Regardless of terminology, genocide has always been a practice of war. Where the scholars differ is which incidents to apply these terms to. This is where the politicians have been stepping in, choosing to bypass the academic process by presenting their own conclusions based on self-serving interests rather than objective research.
Indeed, lobbies and politicians have been using international law to their advantage in labelling the incidents of 1915 a "genocide," but sociologists and historians like Mohammad Hassan Kakar have criticised the UN Convention for being too restricted.

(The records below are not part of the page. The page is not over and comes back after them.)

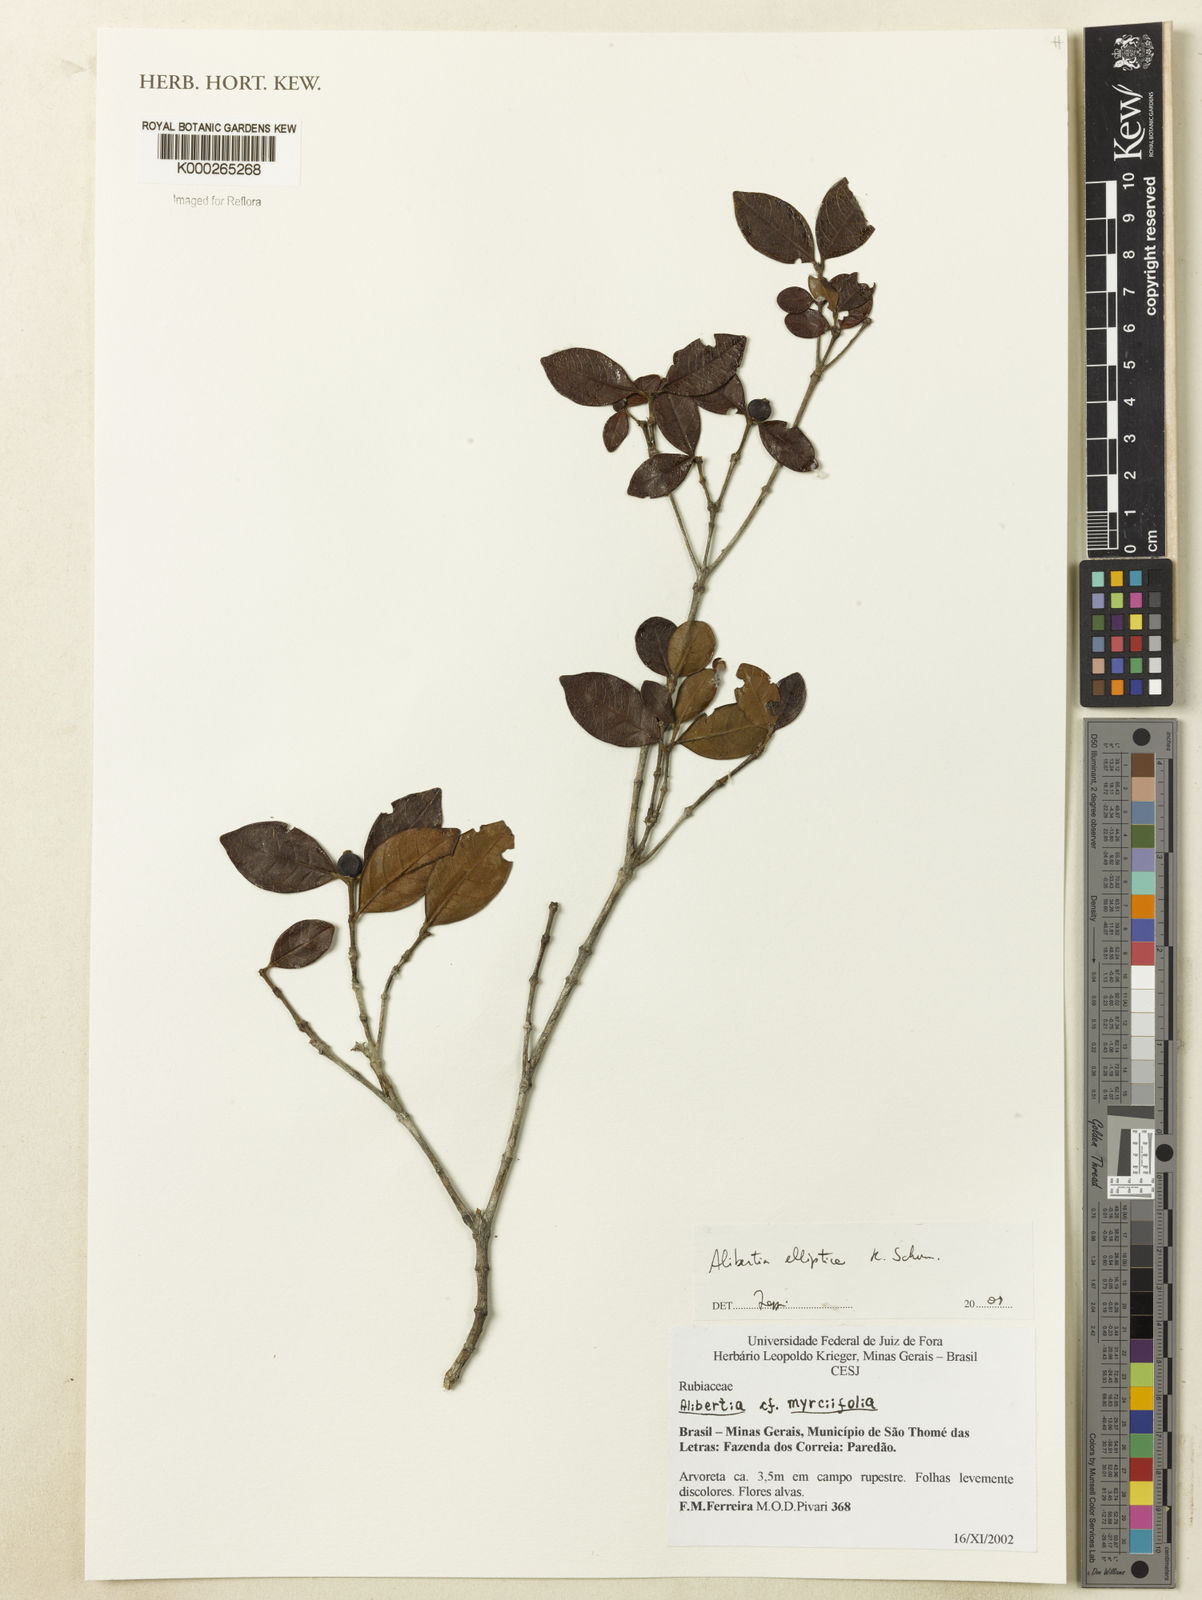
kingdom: Plantae
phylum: Tracheophyta
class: Magnoliopsida
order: Gentianales
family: Rubiaceae
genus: Cordiera
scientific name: Cordiera elliptica
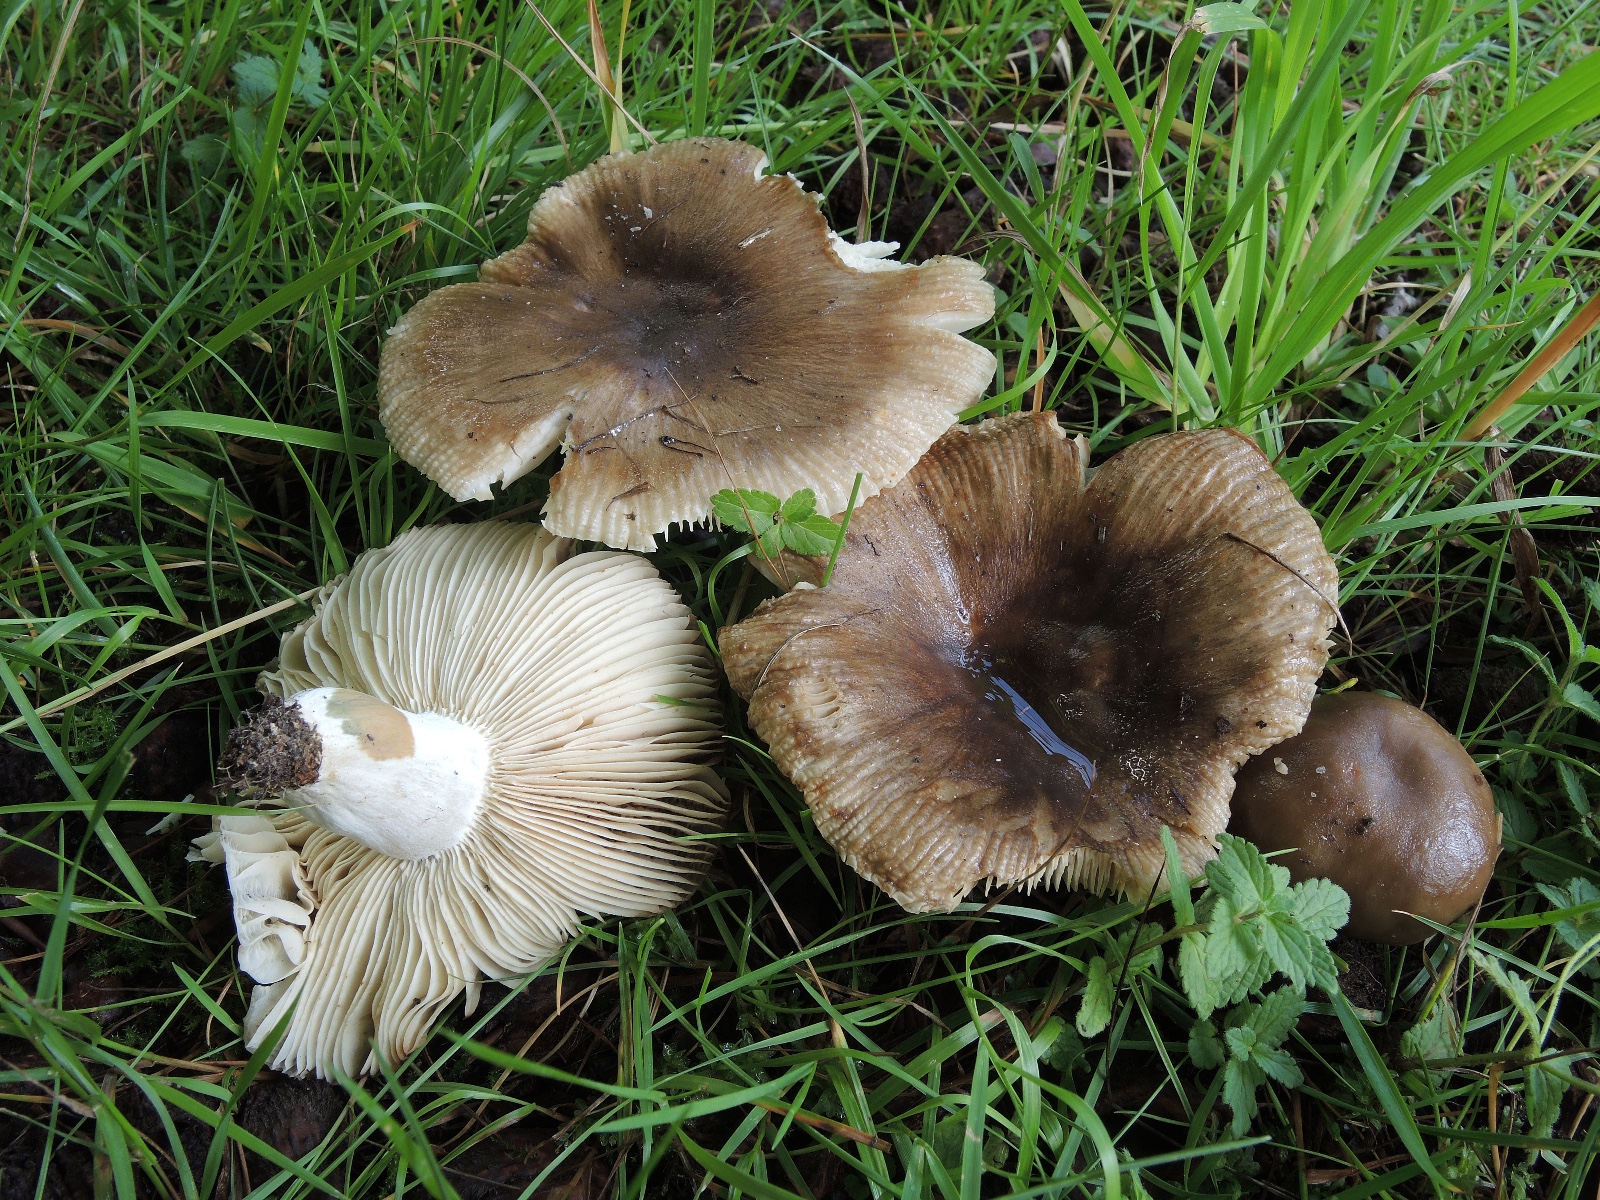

Typical understandings of the Convention suggest the perpetrator of a genocide is usually a state and/or its agents. Intent to commit genocide is also a key component in the crime. The perpetrator usually defines the victim of the genocide. To qualify as a genocide, a substantial part of the targeted group needs to have suffered.
An elderly Bosnian woman mourns at the grave of her relative at the Potocari Memorial Center near the eastern Bosnian town of Srebrenica.
However, this presents a number of problems. If a substantial proportion of a targeted group is subjected to a series of massacres on multiple fronts by different actors, the states responsible can each individually deny committing genocide by limiting their role in the crime to small-scale incidents, even if the overall consequences suffered by the target group resemble a genocide.
Perpetrators can also deny intent to commit genocide if there is no way to prove that the massacres were coordinated with other groups.
For example, throughout most of the 19th century and the beginning of the 20th century, the Ottoman Empire was being attacked on many fronts by Greeks, Bulgarians, Serbs, Romanians, Croats, Armenians and Russians. Hundreds of thousands of Turks were killed and displaced, but as the perpetrators were numerous and attacks were seemingly uncoordinated, it would be difficult to make accusations of genocide unless the identity of the perpetrators can be unified.
Furthermore, the overall damage inflicted on the targeted group can be downgraded if the perpetrator divides the identity of the victim into various sub-groups. Turks could still claim to have been victims of genocide at the hands of a united enemy, but if they are unable to prove in the international arena that Turks who were killed in Greece, the Balkans, the Caucasus and Cyprus are indeed one and the same, they would find it difficult to establish their case.
Again, if the targeted group is unable to prove affiliation with the victims of genocide, they cannot argue that a substantial part of their group has suffered.
The definition of "substantial" is also open to debate. If 100 members of a tribe consisting of 300 people are killed, amounting to a third of the population, this act could be considered a genocide. But if 1,000 individuals in a nation of 3 million are killed, it is more likely the incident will be called a massacre.
The issue of time is also not addressed in the Convention, so while the death of a million people in the space of a year can be considered a genocide, the death of an entire nation over the period of a century could go completely unnoticed.